Above code returns: <class 'chemcoord.internal_coordinates.zmat_class_main.Zmat'> <class 'pandas.core.frame.DataFrame'>

This is not ideal, as you cannot use a sorted zmat object without re-making it a zmat.

Expected Output

<class 'chemcoord.internal_coordinates.zmat_class_main.Zmat'> <class 'chemcoord.internal_coordinates.zmat_class_main.Zmat'>

Output of cc.show_versions()

INSTALLED VERSIONS ------------------ python: 3.6.9.final.0 python-bits: 64 OS: Linux OS-release: 3.10.0-957.12.2.el7.x86_64 machine: x86_64 processor: x86_64 LC_ALL: None LANG: en_US.UTF-8 LOCALE: en_US.UTF-8 chemcoord: 2.0.4 numpy: 1.17.3 scipy: 1.3.1 pandas: 0.25.2 numba: 0.47.0 sortedcontainers: 2.1.0 sympy: 1.5.1 pytest: None pip: 19.3.1 setuptools: 41.6.0.post20191030 IPython: None sphinx: None None
mcocdawc commented 4 years ago

sort_index is really just a wrapper around the pandas functionality and manipulates the underlying DataFrame directly. You could use zmat._frame.sort_index instead to get the same result.

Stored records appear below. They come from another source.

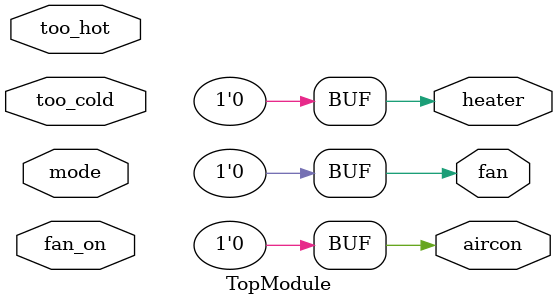
<source format=v>
module TopModule (
  input mode,
  input too_cold,
  input too_hot,
  input fan_on,
  output heater,
  output aircon,
  output fan
);

  // Module body - leave empty or add minimal placeholder logic
  // Example:
  assign heater = 1'b0;
  assign aircon = 1'b0;
  assign fan = 1'b0;

endmodule
</source>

Since the index is changed without modifying the ['b', 'a', 'd'] columns you could get up with an undefined Z-matrix, so I definetely don't want to return a Zmat instance.

If you want to sort the index and rename ['b', 'a', 'd'] columns accordingly I would use something along

zmat.change_numbering(sorted(zmat.index))

This will return a valid Zmat.

PS: With the experience I have now, I would never make this method public, because it breaks encapsulation very hard. Honestly I was just too lazy to type zmat._frame.sort_index everytime when I wanted to sort the index and did not think about the impact. Calling it has the same implications as manipulating _frame directly, you have to know, what you are doing and break the abstraction layer.

timloose commented 4 years ago

Okay, thanks for the in depth response!